Sein Mandant berichtet, er habe die ganze Nacht nicht geschlafen. „Das war eine tiefe Verletzung für mich!“, sagt er. Gemeint sind die Zeugenberichte über seine Partnerin, die ihn wohl über längere Zeit mit einem der Hauptangeklagten betrogen habe. Als kritische Fragen über seine Mittäterschaft aufkommen, sagt er empört: „Das hat doch nichts mit mir zu tun.“Richter Münzer daraufhin: „Da täuschen Sie sich.“Es gehe um die zentrale Frage, wieso er zur Polizei gegangen sei, dort die jetzigen Angeklagten beschuldigt und sich selbst als verdeckter Ermittler angeboten hatte. Als Münzer ihm gut zuredet und verspricht, die Sache mit seiner Partnerin vorerst außen vor zu lassen, lenkt der Mann, der sein Alter mit 52 Jahren und als seine Heimat Libanon angibt, dann doch ein. Er betont, dass er alle Aktionen auf Anweisung der Polizei in Freising (Bayern), wo er wohnte, gestartet habe. Und das auch in anderen Bundesländern. Das ist deshalb von Interesse, weil das Landeskriminalamt BadenWürttemberg seine Mitarbeit wegen der fragwürdigen Vergangenheit abgelehnt hatte.
Nach einer Verhandlungspause folgt das nächste Veto: Der Zeuge habe die ganze Zeit geweint, er könne nicht mehr, sagt sein Anwalt. Wieder gelingt Richter Münzer ein Umdenken: Sein Kollege Patrick Pommereinke hat die Befragung übernommen, und jetzt schildert der Kronzeuge flüssig über seine Sicht der Dinge. Verdeckte Ermittler, sagt er, hätten ihm tausende von Euro für Scheingeschäfte mit den Dealern zur Verfügung gestellt.

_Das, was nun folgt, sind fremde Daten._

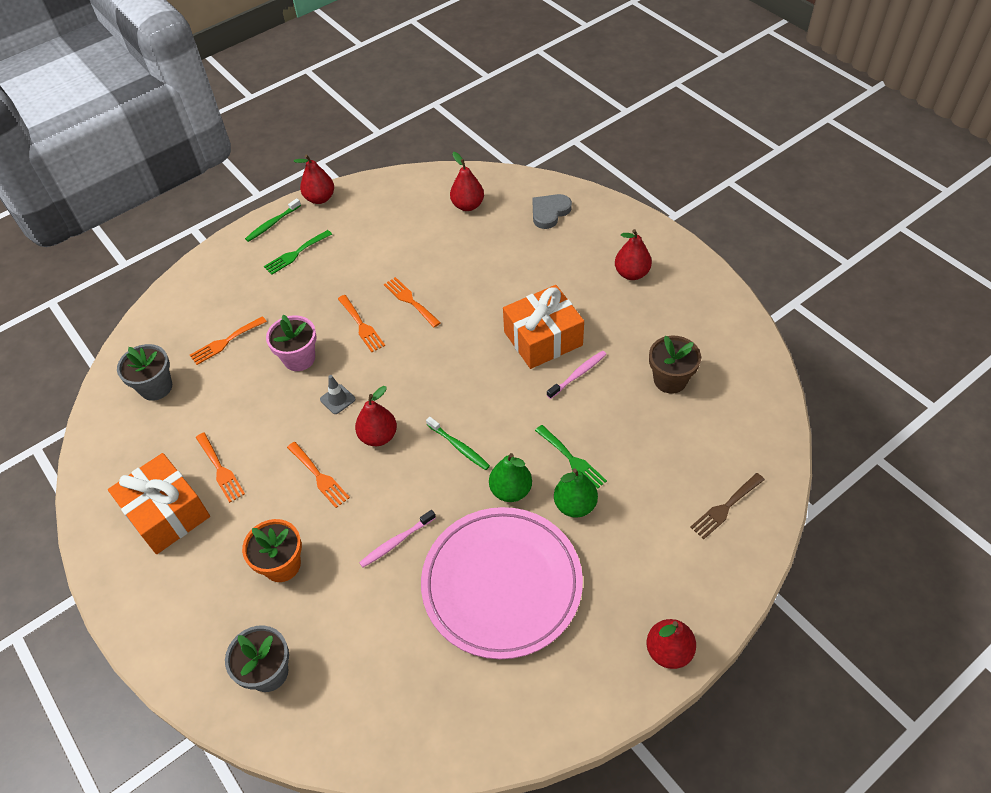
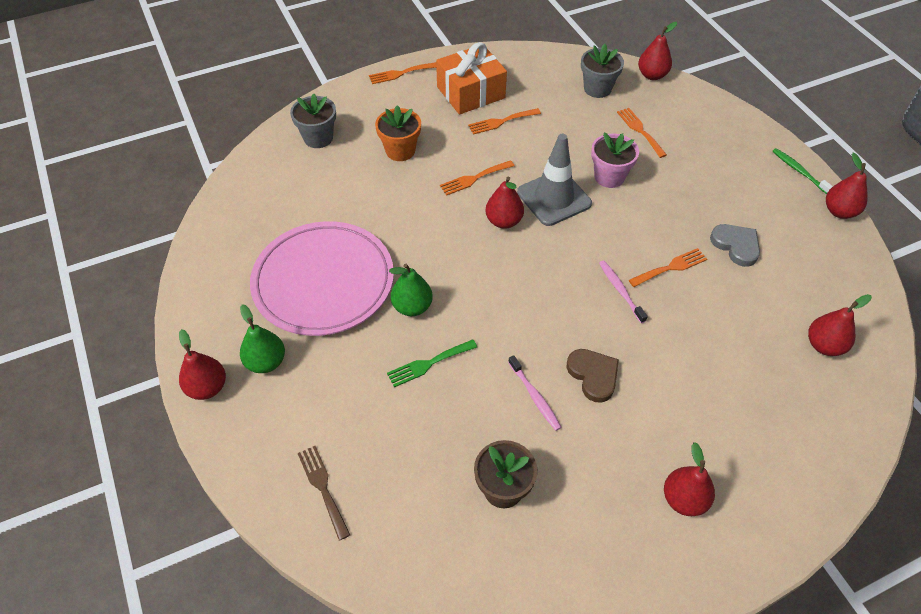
camera: 100 degrees right, 0 degrees up
(131, 341) = (652, 75): none -> red pear
(295, 254) = (751, 185): green fork -> none
(337, 399) = (554, 198): grey traffic cone -> grey traffic cone, size x2.25
(362, 326) = (642, 225): orange fork -> orange fork (400, 73)
(396, 542) = (392, 219): pink toothbrush -> pink toothbrush (620, 290)
(459, 447) = (473, 277): green toothbrush -> none
(543, 338) = (593, 375): orange gift -> brown heart
(549, 212) = (808, 432): grey heart -> grey heart (736, 245)
(575, 505) = (377, 353): green pear -> green pear (266, 362)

Er berichtet von Geschäften in München, Schweinfurt, Neustadt an der Weinstraße, Stuttgart und Tuttlingen.
Vor allem geht es um den Angeklagten, der offenbare die zentrale Figur in diesem Fall ist und der eine Affäre mit seiner Partnerin gehabt haben soll. Er ist bisher auch der Einzige, der mit einer Waffe in Verbindung gebracht wird. Der Kronzeuge hatte bereits an einem der vergangenen Verhandlungstage erzählt, dieser habe nach eigenen Angaben seinen Schwiegervater erschossen. Jetzt erzählt er von einem Video, das ihm der Nebenbuhler gezeigt habe und auf dem zu sehen sei, wie ein Mann zuerst angeschossen und dann noch gefoltert worden sei bis er verstarb.
Überhaupt fällt auf, dass der Zeuge den mutmaßlichen Nebenbuhler aus Albanien jetzt noch stärker belastet als zu Beginn der Ermittlungen. So habe er bei allen Fahrten zu Drogendeals eine Pistole mitgeführt. Auch der Fall jenes Tuttlingers, der jüngst aus der Untersuchungshaft entlassen worden ist (wir berichteten), kommt noch einmal zur Sprache. Dazu erklärt das Gericht, in einem wesentlichen Punkt hätten sich die Verdachtsmomente nicht bestätigt. Trotzdem bestehe in weiterer Anklagepunkten nach wie vor „dringender Tatverdacht“. Vom Kronzeugen kommt prompt eine entsprechende Bestätigung.
Er schildert ein Treffen in einem Tuttlinger Café, bei dem er in einem Scheingeschäft und in Anwesenheit des 43jährigen Mannes 60 Gramm Heroin für 3000 Euro gekauft habe. Der Beschuldigte, der zum ProzessAuftakt beteuert hatte, er habe niemals etwas mit Drogen zu tun gehabt, sei im Drogenkreis „Opa“(bei positiven Deals) oder „Zigeuner“(bei Problemen) genannt worden. Ingo Lenßen, einer seiner beiden Anwälte, kündigt gegen Ende des Prozesstages den Antrag an, das Verfahren gegen seinen Mandanten abzutrennen.
In einem anderen Fall fällt die Entscheidung nach Verhandlungsende: Die 1. Große Strafkammer hebt auch den Haftbefehl gegen die einzige Frau auf. Der Prozess wir am kommenden Dienstag um 9 Uhr fortgesetzt.